17. M. C soutient qu'il encourt un risque pour sa vie et son intégrité physique en cas de retour dans son pays d'origine dès lors qu'il a dû emprunter de l'argent à " un groupe de type mafieux " pour financer ses soins ainsi que ceux de sa mère. Toutefois, en se bornant à faire état de risques de persécutions et de traitement inhumains en cas de retour dans son pays d'origine sans apporter ni précision ni pièce au soutien de ces allégations, M. C n'établit pas qu'il serait actuellement exposé, en cas de retour dans ce pays, à un risque de subir des traitements prohibés par l'article 3 de la convention européenne de sauvegarde des droits de l'homme et des libertés fondamentales, la demande d'asile de l'intéressé ayant été au demeurant rejetée, ainsi qu'il a été dit plus haut. Ainsi, les moyens tirés de la méconnaissance des dispositions de l'article L. 721-4 du code de l'entrée et du séjour des étrangers et du droit d'asile et des stipulations de l'article 3 de la convention européenne de sauvegarde des droits de l'homme et des libertés fondamentales doivent être écartés.

18. Il résulte de ce qui précède que M. C n'est pas fondé à demander l'annulation de la décision fixant le pays de destination.

19. Il résulte de tout ce qui précède que la requête de M. C doit être rejetée.

Sur les conclusions à fin d'injonction :

20. Le présent jugement, qui rejette les conclusions à fin d'annulation présentées par M. C, n'appelle aucune mesure d'exécution.
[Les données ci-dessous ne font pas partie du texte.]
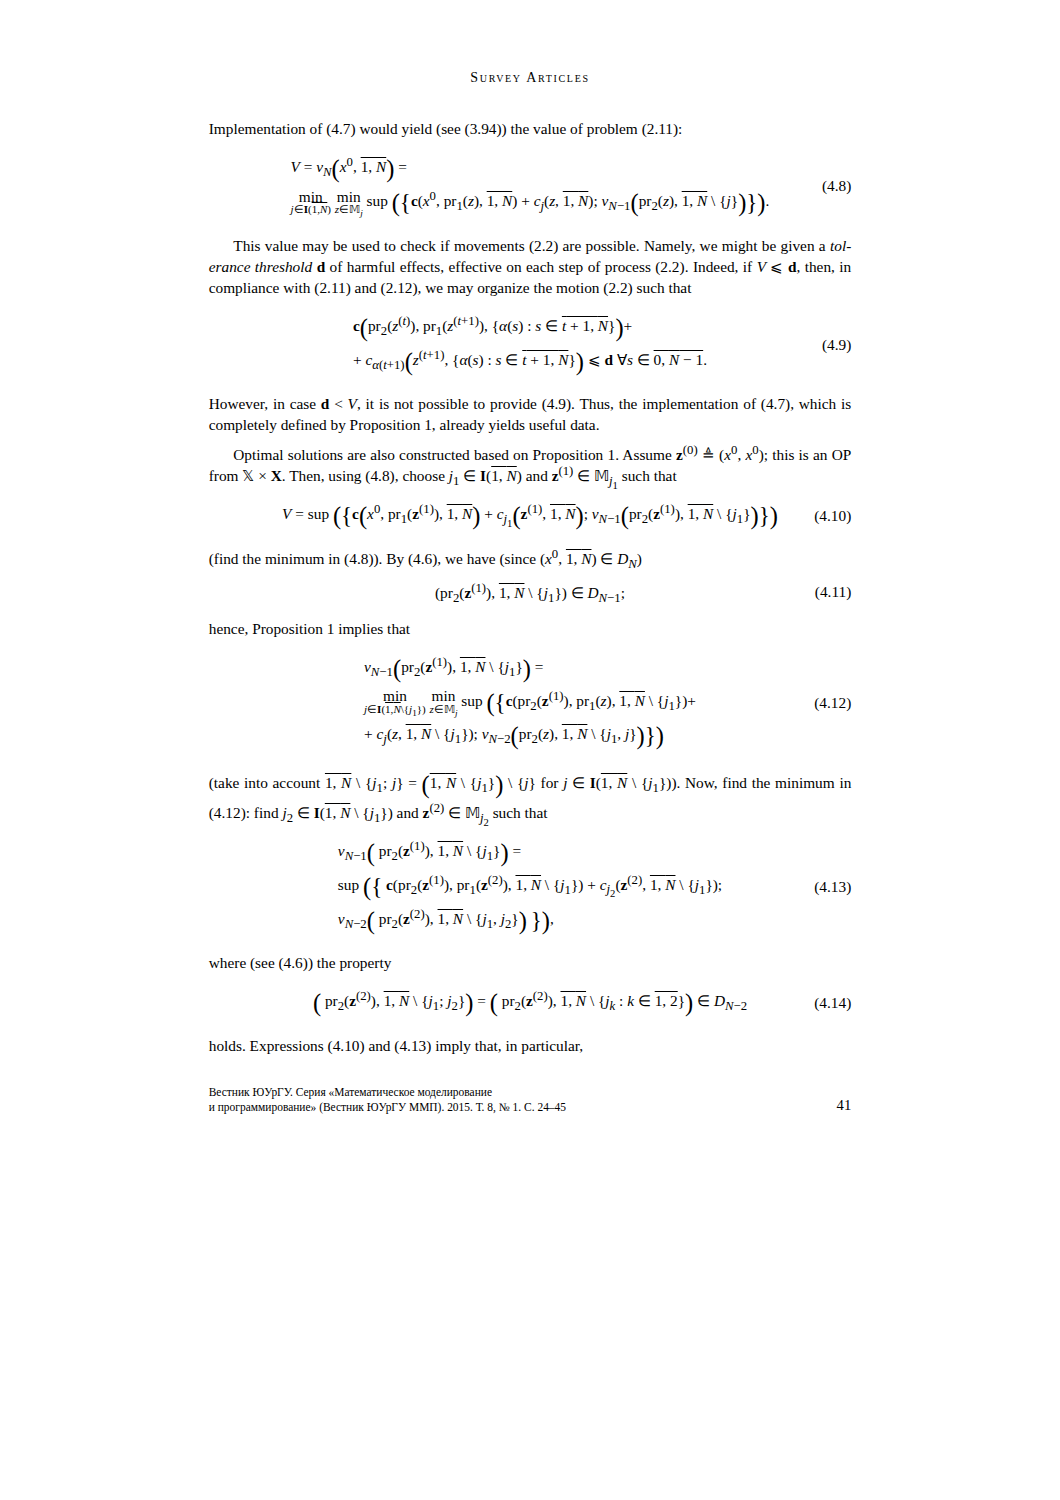Survey Articles
Implementation of (4.7) would yield (see (3.94)) the value of problem (2.11):
V = vN(x0, 1, N) = min j∈I(1,N) min z∈𝕄j sup ({c(x0, pr1(z), 1, N) + cj(z, 1, N); vN−1(pr2(z), 1, N \ {j})}). (4.8)
This value may be used to check if movements (2.2) are possible. Namely, we might be given a tolerance threshold d of harmful effects, effective on each step of process (2.2). Indeed, if V ⩽ d, then, in compliance with (2.11) and (2.12), we may organize the motion (2.2) such that
c(pr2(z(t)), pr1(z(t+1)), {α(s) : s ∈ t + 1, N})+ + cα(t+1)(z(t+1), {α(s) : s ∈ t + 1, N}) ⩽ d ∀s ∈ 0, N − 1. (4.9)
However, in case d < V, it is not possible to provide (4.9). Thus, the implementation of (4.7), which is completely defined by Proposition 1, already yields useful data.
Optimal solutions are also constructed based on Proposition 1. Assume z(0) ≜ (x0, x0); this is an OP from 𝕏 × X. Then, using (4.8), choose j1 ∈ I(1, N) and z(1) ∈ 𝕄j1 such that
V = sup ({c(x0, pr1(z(1)), 1, N) + cj1(z(1), 1, N); vN−1(pr2(z(1)), 1, N \ {j1})}) (4.10)
(find the minimum in (4.8)). By (4.6), we have (since (x0, 1, N) ∈ DN)
(pr2(z(1)), 1, N \ {j1}) ∈ DN−1; (4.11)
hence, Proposition 1 implies that
vN−1(pr2(z(1)), 1, N \ {j1}) = min j∈I(1,N\{j1}) min z∈𝕄j sup ({c(pr2(z(1)), pr1(z), 1, N \ {j1})+ + cj(z, 1, N \ {j1}); vN−2(pr2(z), 1, N \ {j1, j})}) (4.12)
(take into account 1, N \ {j1; j} = (1, N \ {j1}) \ {j} for j ∈ I(1, N \ {j1})). Now, find the minimum in (4.12): find j2 ∈ I(1, N \ {j1}) and z(2) ∈ 𝕄j2 such that
vN−1( pr2(z(1)), 1, N \ {j1}) = sup ({ c(pr2(z(1)), pr1(z(2)), 1, N \ {j1}) + cj2(z(2), 1, N \ {j1}); vN−2( pr2(z(2)), 1, N \ {j1, j2}) }), (4.13)
where (see (4.6)) the property
( pr2(z(2)), 1, N \ {j1; j2}) = ( pr2(z(2)), 1, N \ {jk : k ∈ 1, 2}) ∈ DN−2 (4.14)
holds. Expressions (4.10) and (4.13) imply that, in particular,
Вестник ЮУрГУ. Серия «Математическое моделирование
и программирование» (Вестник ЮУрГУ ММП). 2015. Т. 8, № 1. С. 24–45
41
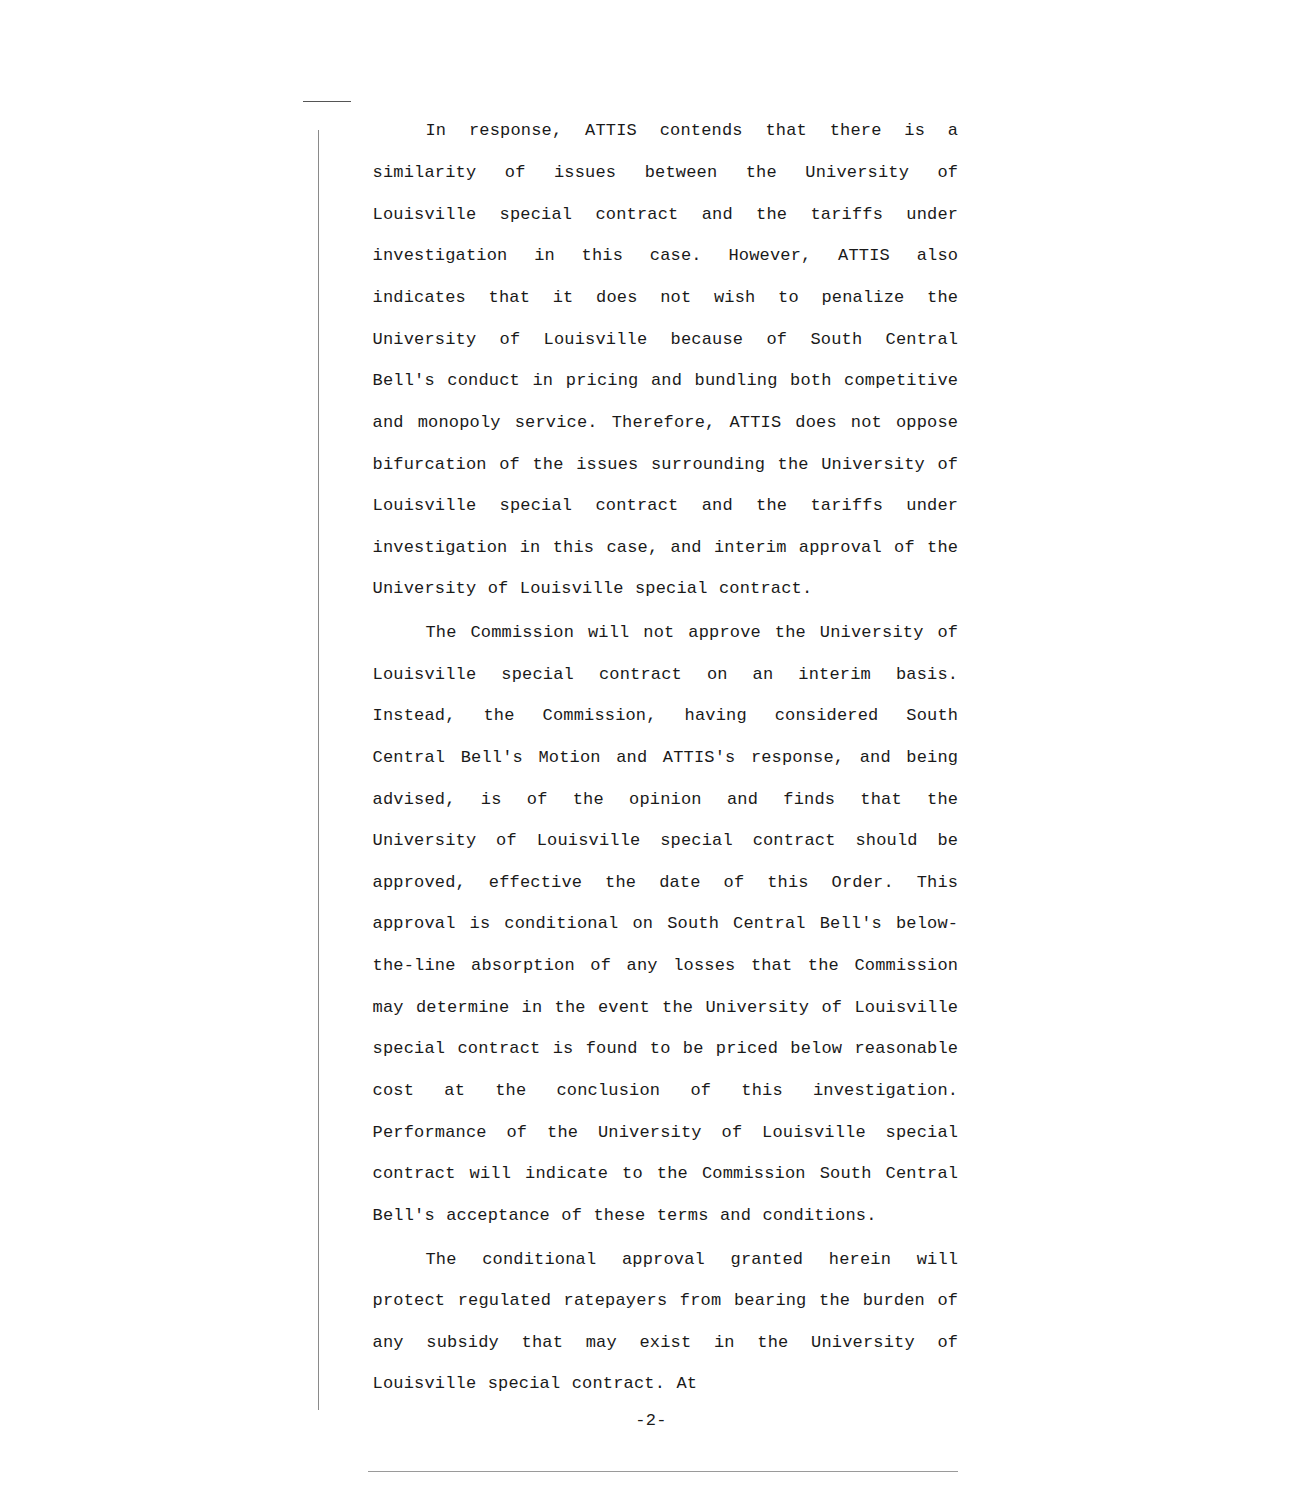In response, ATTIS contends that there is a similarity of issues between the University of Louisville special contract and the tariffs under investigation in this case. However, ATTIS also indicates that it does not wish to penalize the University of Louisville because of South Central Bell's conduct in pricing and bundling both competitive and monopoly service. Therefore, ATTIS does not oppose bifurcation of the issues surrounding the University of Louisville special contract and the tariffs under investigation in this case, and interim approval of the University of Louisville special contract.
The Commission will not approve the University of Louisville special contract on an interim basis. Instead, the Commission, having considered South Central Bell's Motion and ATTIS's response, and being advised, is of the opinion and finds that the University of Louisville special contract should be approved, effective the date of this Order. This approval is conditional on South Central Bell's below-the-line absorption of any losses that the Commission may determine in the event the University of Louisville special contract is found to be priced below reasonable cost at the conclusion of this investigation. Performance of the University of Louisville special contract will indicate to the Commission South Central Bell's acceptance of these terms and conditions.
The conditional approval granted herein will protect regulated ratepayers from bearing the burden of any subsidy that may exist in the University of Louisville special contract. At
-2-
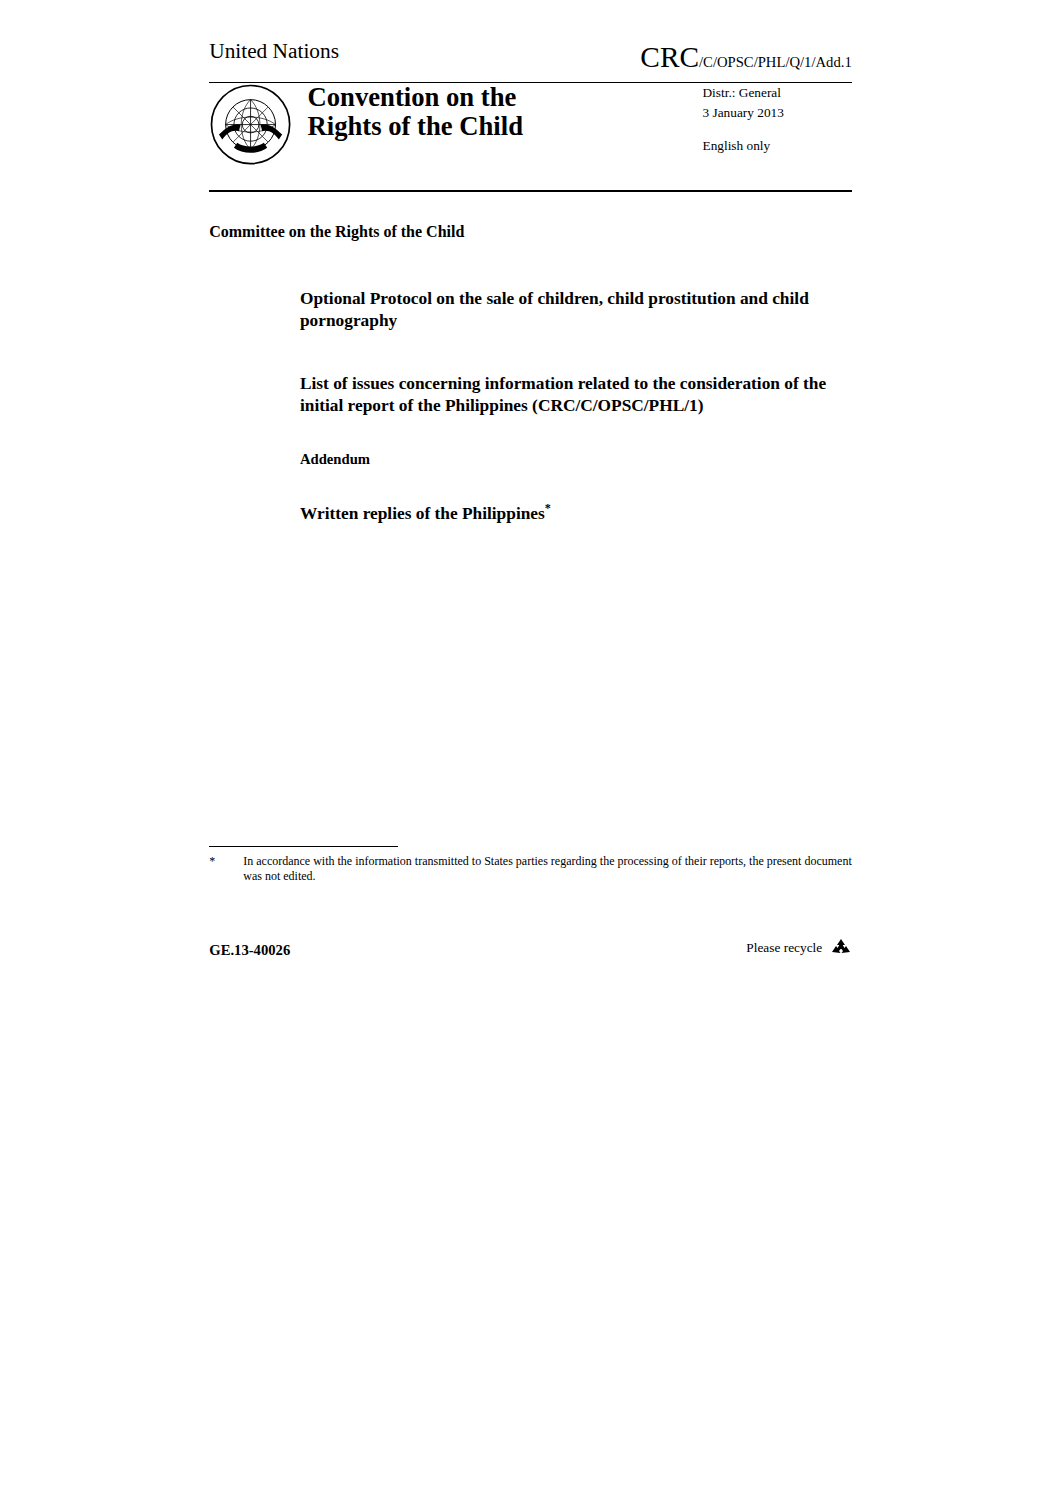| United Nations | CRC /C/OPSC/PHL/Q/1/Add.1 |
| | Convention on the Rights of the Child | Distr.: General 3 January 2013 English only |
Committee on the Rights of the Child
Optional Protocol on the sale of children, child prostitution and child pornography
List of issues concerning information related to the consideration of the initial report of the Philippines (CRC/C/OPSC/PHL/1)
Addendum
Written replies of the Philippines*
*In accordance with the information transmitted to States parties regarding the processing of their reports, the present document was not edited.
| GE.13-40026 | Please recycle |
Dès lors, les conclusions à fin d'injonction présentées par la requérante doivent être rejetées.

Sur les frais du litige :

21. Les dispositions de l'article L. 761-1 du code de justice administrative et de l'article 37 de la loi du 10 juillet 1991 font obstacle à ce que l'Etat, qui n'a pas la qualité de partie perdante, verse au conseil du requérant, la somme que celui-ci réclame au titre des frais exposés par lui et non compris dans les dépens.

D E C I D E :

Article 1er : La requête de M. C est rejetée.

Article 2 : Le présent jugement sera notifié à M. B C, à Me Moutel et au préfet de la Sarthe.

Délibéré après l'audience du 8 septembre 2023, à laquelle siégeaient :

Mme Allio-Rousseau, présidente,

Mme Frelaut, première conseillère,

Mme Benoist, conseillère,

Rendu public par mise à disposition au greffe le 29 septembre 2023.

La rapporteure,

L.-L. BENOIST

La présidente,

M.-P. ALLIO-ROUSSEAULa greffière,

C. MICHAULT

La République mande et ordonne au préfet de la Sarthe, en ce qui le concerne ou à tous huissiers de justice à ce requis en ce qui concerne les voies de droit commun contre les parties privées, de pourvoir à l'exécution de la présente décision.